Larry made his debut in children's books with the publication of BMX Freestyle (Watts) in 1987. Readers responded by naming it an International Reading Association (IRA) Children's Choice book for 1988. Subsequent books have also proven popular with their targeted audience, having garnered nominations for several young reader awards. Max and Felix was a nominee for the Kentucky Bluegrass Award; Elliot Fry's Good-bye, a nominee for Maryland's Black-Eyed Susan Picture Book Award; and Merry Christmas, Old Armadillo, a nominee for Alabama's Children's Choice Award and named to the Kansas Reading Circle. Another sports title, Snowboarding, was named a Children's Choice book for 1998 by the IRA/CBC, while The Official M&M's Book of the Millennium was named a Children's Choice book for 2000. A project about a skateboard-riding, fish-taco-eating cat called Cat on Wheels was nominated for the 2002 Michigan Readers' Choice Award.
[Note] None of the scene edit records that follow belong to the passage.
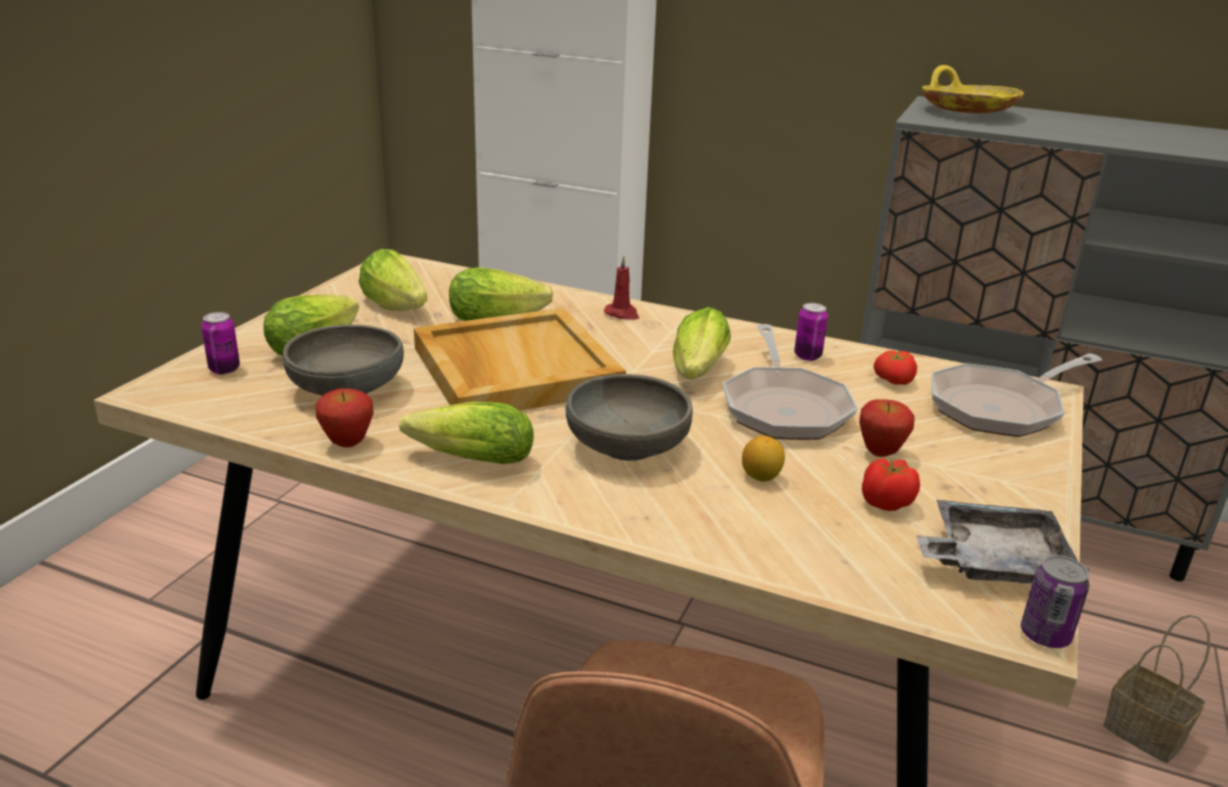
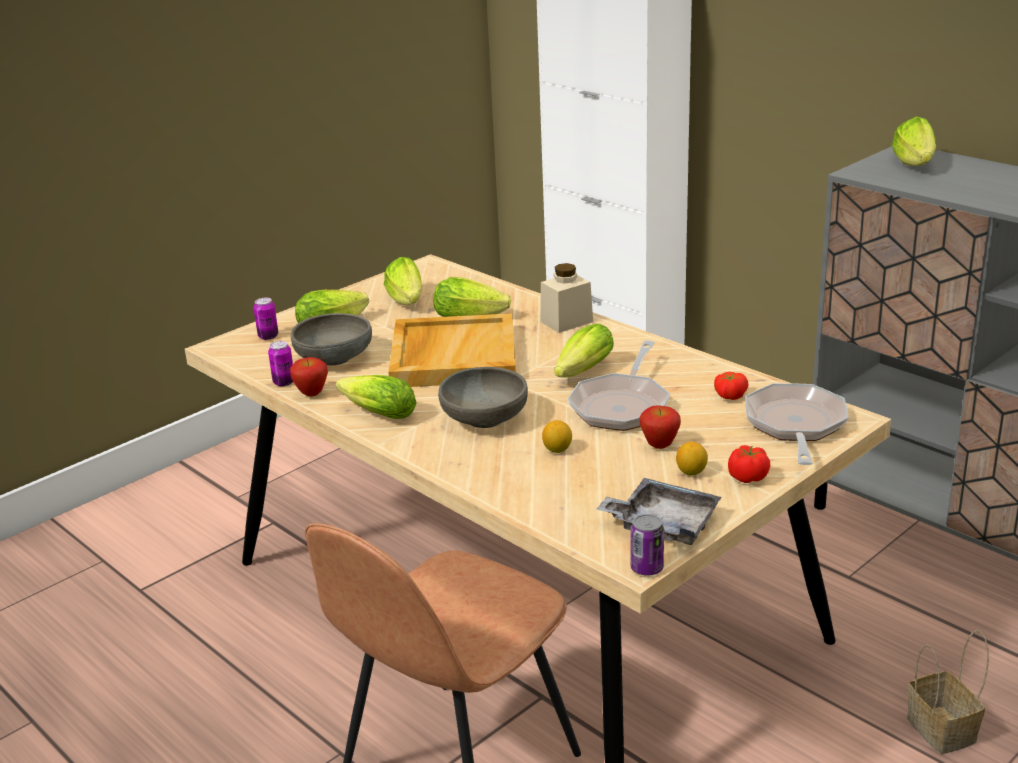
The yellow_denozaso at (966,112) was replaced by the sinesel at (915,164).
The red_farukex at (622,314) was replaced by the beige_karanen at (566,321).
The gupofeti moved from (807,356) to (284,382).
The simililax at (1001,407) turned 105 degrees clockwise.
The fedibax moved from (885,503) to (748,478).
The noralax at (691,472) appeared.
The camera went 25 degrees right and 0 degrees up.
The Littlest Wolf (HarperCollins, 2002), which was translated into Japanese, was named an IRA/CBC Children's Choice book. It also received the Oppenheim Gold Medal for Best Book 2002, won the San Diego Books Award (2002), was a 2004 Great Lakes' Great Books (Michigan) Honor Book, and was a 2005 nominee for the Arkansas Diamond Award. Subway: The Story of Tunnels, Tubes, and Tracks (Boyds Mills Press, 2004) was a Junior Library Guild selection and is a PBS TeacherSource recommended book for Science and Mechanical Technology. More recently, We Are One: The Story of Bayard Rustin (Calkins Creek, 2007) won the Norman A. Sugarman Biography Award and the Jane Addams Book Award. His Birmingham Sunday (Calkins Creek, 2010) received starred reviews from Kirkus and School Library Journal.